What is the difference between AMD's Stream Processor and NVIDIA's GeForce 8800? (Or, is Cray's strategy the right one after all?)

AMD has announced a Stream Processor that comes from its recent acquisition of ATI. The processor is currently available on a PCI Express board and is provided with one gigabyte of dedicated memory. It also comes with the Close to Metal (CTM) interface for software developers. CTM is the target of stream programming platforms such as PeakStream and RapidMind, though its open nature allows it be targeted by in-house developers.

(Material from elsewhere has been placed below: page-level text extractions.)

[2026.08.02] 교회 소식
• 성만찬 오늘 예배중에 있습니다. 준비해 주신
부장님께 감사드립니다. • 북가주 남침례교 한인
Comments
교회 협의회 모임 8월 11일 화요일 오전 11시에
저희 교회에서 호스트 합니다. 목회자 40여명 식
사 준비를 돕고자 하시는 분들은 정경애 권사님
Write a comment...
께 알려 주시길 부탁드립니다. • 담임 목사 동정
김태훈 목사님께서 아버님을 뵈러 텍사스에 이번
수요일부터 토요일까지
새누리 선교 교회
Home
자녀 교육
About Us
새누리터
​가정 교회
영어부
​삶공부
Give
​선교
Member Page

The Stream Processor is different from the CUDA technology in the GeForce 8800 in that the latter has cooperating cores and can therefore run multithreaded applications without stream programming. That is, AMD’s approach is a vector processor—SIMD—whereas NVIDIA’s approach is a multithreaded processor—MIMD. (To be precise, a stream processor applies a “kernel” of related instructions stored in a cache, whereas a vector processor applies a single instruction stored in a register; for our discussion, the difference is minimal.) This SIMD vs. MIMD divide also appears when comparing ClearSpeed and the Cell BE.

It is interesting to note that the offer of vector processors and multithreaded processors matches Cray’s adaptive supercomputing strategy. (Cray also offers FPGAs, which have been the focus of Celoxica and DRC.) And the CPU behind all of this is the x86; AMD’s offerings are currently being favored over Intel because of the direct connect architecture.

Cray might have the satisfaction of being right, but they still need to worry about market penetration before the smugness settles in. The other vendors have the benefit of commoditization, which is the exact force that removed Sun from being the leader in enterprise computing. Third-party OEMs have already announced the inclusion of the Stream Processor at Supercomputing this week. Can Cray keep up with that amount of volume?

One interesting side note I’d like to close with: while contemplating the SIMD and MIMD issues, I realized that the x86 vendors already have a watered-down version of both of these, namely SSE and multi-core architectures. It appears that Flynn’s taxonomy still rings true today; everyone is rushing to add these components to CPUs, either on-chip or along-side.